During the month-long civil trial, the Kowalskis’ lawyer Greg Anderson argued that Maya was “falsely imprisoned and battered, she was denied communication with her family”. Johns Hopkins All Children’s Hospital repeatedly denied the allegations and insisted that they meant no harm to Ms Kowalski.
The hospital’s lawyer Howard Hunter told the court that hospital staff acted “reasonably and prudently” in order to treat a “difficult and challenging case”.
He said Ms Kowalski had “challenged” doctors to give Maya a large dose of ketamine, which was not approved for children, and that doctors were also suspicious that the girl’s symptoms were being “fostered and encouraged by the mother”.
Maya, now 17-years-old, gave emotional testimony during the trial, in which she described the time she was kept apart from her family. She and members of her family wept loudly as jurors returned verdicts in their favour on November 9.
The family were awarded millions of dollars in damages.
Following the verdict, Howard Hunter, counsel for the hospital, maintained that the hospital had acted appropriately. In a statment to The Independent Mr Hunter said the institution intended to appeal “based on clear and prejudicial errors throughout the trial and deliberate conduct by plaintiff’s counsel that misled the jury.
While referring to the constraints of patient privacy laws, a lawyer for Johns Hopkins All Children’s, in a statement to The Independent, pointed to allegations of medical child abuse within the family that had predated their time at the hospital.
“If DCF, two circuit judges, and a Sheriff’s Deputy found probable cause to suspect abuse, the conclusion is inescapable that JHACH providers had reasonable cause to suspect and report it,” reads the hospital’s motion to obtain statutory immunity for the phone call made to child services.
“There are hundreds of additional publicly available court documents that completely contradict the Netflix narrative; a narrative that has been unfortunately echoed by media outlets with scrutiny,” attorney Ethen Shapiro told The Independent, pointing, among other documents, to a police interview in which Jack Kowalski admitted he would support Beata’s move from the house if Maya were returned home.
A police investigator “confirmed under oath that the police investigation — separate and apart from the input at my client’s hospital — was heading towards criminal charges of Beata Kowalski prior to her suicide,” he continued.
But other families who felt victimised by the system are looking to the Kowalskis and their case as a beacon of vindication.
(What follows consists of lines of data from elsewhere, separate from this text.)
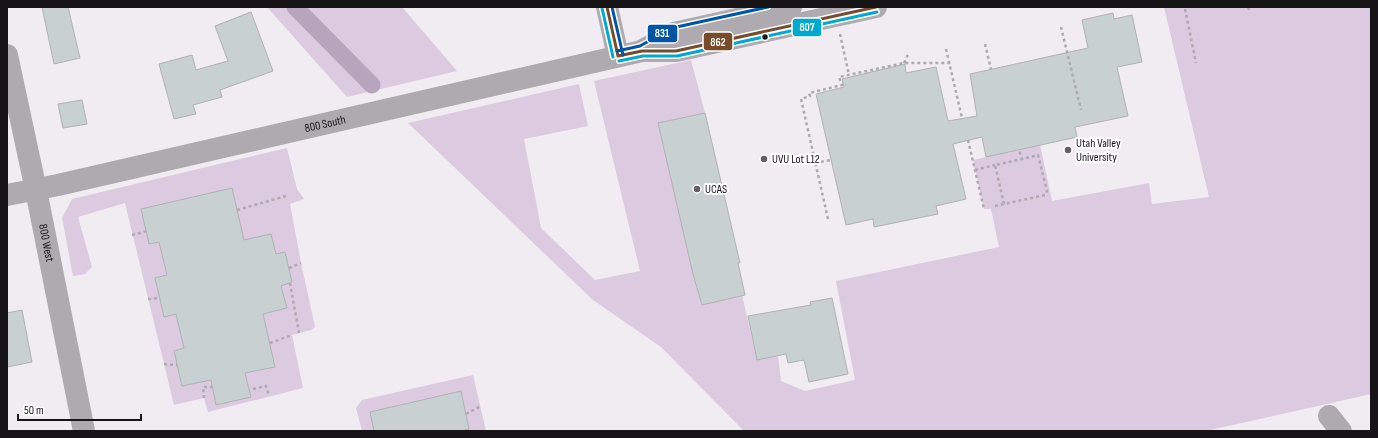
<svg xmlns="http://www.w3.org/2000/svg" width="1378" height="438" font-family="'Sofia Sans Condensed',sans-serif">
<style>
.green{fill:#dccae0}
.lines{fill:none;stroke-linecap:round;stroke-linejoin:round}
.canal{stroke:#b9a4be;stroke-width:17}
.building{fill:#c8d0d2;stroke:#b1b1b4}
.path{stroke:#afaab0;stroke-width:2.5;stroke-dasharray:3 3;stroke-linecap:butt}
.minor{stroke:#aeaaaf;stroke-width:22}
.bus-1-casing{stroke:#fff;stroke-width:6}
.bus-2-casing{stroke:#fff;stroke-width:6}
.bus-3-casing{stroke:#fff;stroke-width:6}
.bus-1{stroke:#7a4b2a;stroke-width:3}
.bus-2{stroke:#00a9ce;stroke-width:3}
.bus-3{stroke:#0055a4;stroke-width:3}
.bus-dot{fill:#171418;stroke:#fff;stroke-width:1.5}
.poi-dot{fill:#635f64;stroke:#fff;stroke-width:1.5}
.labels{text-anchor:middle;stroke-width:4;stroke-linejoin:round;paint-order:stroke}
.street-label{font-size:12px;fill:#171418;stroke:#fff}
.poi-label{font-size:12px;fill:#171418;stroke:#fff;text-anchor:start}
.line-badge{stroke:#fff;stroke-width:1.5}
.badge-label{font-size:11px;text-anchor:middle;font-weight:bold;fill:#fff}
</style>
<rect width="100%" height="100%" fill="#f1ebf2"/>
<path class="green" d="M267,7h135l55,64 -110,26z
M1164,7h207v387l-165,37h-462l-83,-84 -68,-47 -185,-177 171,-39 9,42 -64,13 17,89 54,52 45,-9 -46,-190 97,-21 14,53 -47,10 44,182 40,-10 15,65 21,-4 3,25 24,10 50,-11 -19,-99 163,-34 -8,-38h-7l-11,-49 67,-15 12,56 97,-18 3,21 57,-7z
M287,148l10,41 7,10 -14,5 11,59 14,64 -4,3 -19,5 11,53 -95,24 -4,-14 -30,7 -49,-202 -47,14 14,50 -7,7 -12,2 -11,-58 10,-19z
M473,375l13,56h-124l-6,-23 6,-8z"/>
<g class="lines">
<path class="canal" d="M295,7l77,78"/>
</g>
<path class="building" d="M42,7h26l12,51 -26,6z
M251,12l22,59 -53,19 2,7 -29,8 3,9 -22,5 -15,-55 33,-9 4,15 32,-9 -13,-35z
M1113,13l1,6 18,-4 10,47 -25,5 11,49 -53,11 2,10 -91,20 -4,-20 -29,7 13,55 -30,7 2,8 -64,13 -1,-8 -27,6 -30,-131 28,-7 -2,-8 63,-15 1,9 30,-6 12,54 29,-5 -7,-42 118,-26 -6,-28z
M82,100l5,24 -24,4 -5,-24z
M705,113l35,150h-2l7,32 -43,10 -9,-31 -35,-151z
M232,188l12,52 27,-6 5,20 9,-2 7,30 -11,4 6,22 -24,6 12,53 -30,6 6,24 -35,8 -5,-25 -29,6 -8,-35 10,-3 -8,-34 -12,3 -9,-39 12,-3 -8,-33 -10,2 -8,-35z
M832,298l16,76 -39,8 -5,-22 -16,3 -2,-9 -29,6 -9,-44 63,-11 -1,-3z
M22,310l10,52 -25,5v-54z
M461,391l8,38 -7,2h-88l-4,-19z"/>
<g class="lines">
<path class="path" d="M1248,7l1,3
M1185,9l11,54
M1061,27l20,83
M840,34l9,41
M985,44l6,25
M946,49l16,69
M904,63l5,-11
M968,140l16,69
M815,163l16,-3
M975,170l20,-5
M1004,204l-9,-39 27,-6
M995,206l50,-11 2,-4 -9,-36 -16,4 -3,-9
M237,210l49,-14
M828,219l-27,-120 9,-3 -1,-3 33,-8 -3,-8 65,-14h46
M132,235l15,-4
M289,268l12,-5
M290,283l9,50
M148,299l12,-1
M270,343l22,-8
M164,364l13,1
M253,389l13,-3 3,10
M204,398l-1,-11h9
M466,414l15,-8"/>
<g class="minor">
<path d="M607,7l11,49"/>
<path d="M643,50l31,-17 117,-26"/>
<path id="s1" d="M7,55l29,135 48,241"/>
<path id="s2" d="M7,195l51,-10 584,-134h34l200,-44"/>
<path d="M1329,416l12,15"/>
</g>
<g class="bus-1-casing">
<path id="bus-1" d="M607,7l11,49
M618,56l24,-5h34l200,-44"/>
</g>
<g class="bus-2-casing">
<path id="bus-2" d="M602,8l11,49
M619,61l24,-5h34l200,-44"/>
</g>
<g class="bus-3-casing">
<path id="bus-3" d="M612,7l11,48
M617,51l23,-5 32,-18 96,-21"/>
</g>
<use href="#bus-1" class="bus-1"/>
<use href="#bus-2" class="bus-2"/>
<use href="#bus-3" class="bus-3"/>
</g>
<circle class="bus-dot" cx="765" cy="37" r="3.5"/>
<g class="poi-dot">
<circle cx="1068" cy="150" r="4"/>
<circle cx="764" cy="159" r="4"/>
<circle cx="697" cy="189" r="4"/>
</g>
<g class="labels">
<g class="street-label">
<text dy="4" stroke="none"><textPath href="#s2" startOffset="326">800 South</textPath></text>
<text dy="4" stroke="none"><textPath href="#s1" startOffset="192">800 West</textPath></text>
</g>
<g class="poi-label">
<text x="1076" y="147">Utah Valley<tspan x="1076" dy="14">University</tspan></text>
<text x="772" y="163">UVU Lot L12</text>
<text x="705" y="193">UCAS</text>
</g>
</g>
<g class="line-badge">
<rect x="792" y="18" width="30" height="19" rx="4" fill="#00a9ce"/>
<rect x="647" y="24" width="31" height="19" rx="4" fill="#0055a4"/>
<rect x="703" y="32" width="30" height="19" rx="4" fill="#7a4b2a"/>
</g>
<g class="badge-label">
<text x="807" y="31">807</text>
<text x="662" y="37">831</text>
<text x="718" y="46">862</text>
</g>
<rect width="1378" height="438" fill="none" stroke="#171418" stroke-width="16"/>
<path d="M18 414v6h123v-6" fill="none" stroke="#171418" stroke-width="2"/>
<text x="24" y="414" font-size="12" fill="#171418" stroke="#ffffff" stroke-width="3" paint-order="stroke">50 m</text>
</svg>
“This young girl, Maya, represents hope for all of us,” one mother tells the filmmakers in Take Care of Maya.
And Maya herself outlines the family’s determination in a heart wrenching letter to her mother read aloud near the end of the compelling film.
“As soon as we step foot into our home, we brought back to reality,” she tells Beata. “We miss you. I miss you. For five years, we have been promised a trial. Yet it seems that the closer we get to a set date, the further it gets pushed. Even though we are discouraged, we will not settle.
“We will fight for you, and we will fight for the thousands of other families who find themselves in the same unfortunate circumstances,” the teenager says. “The day will come.”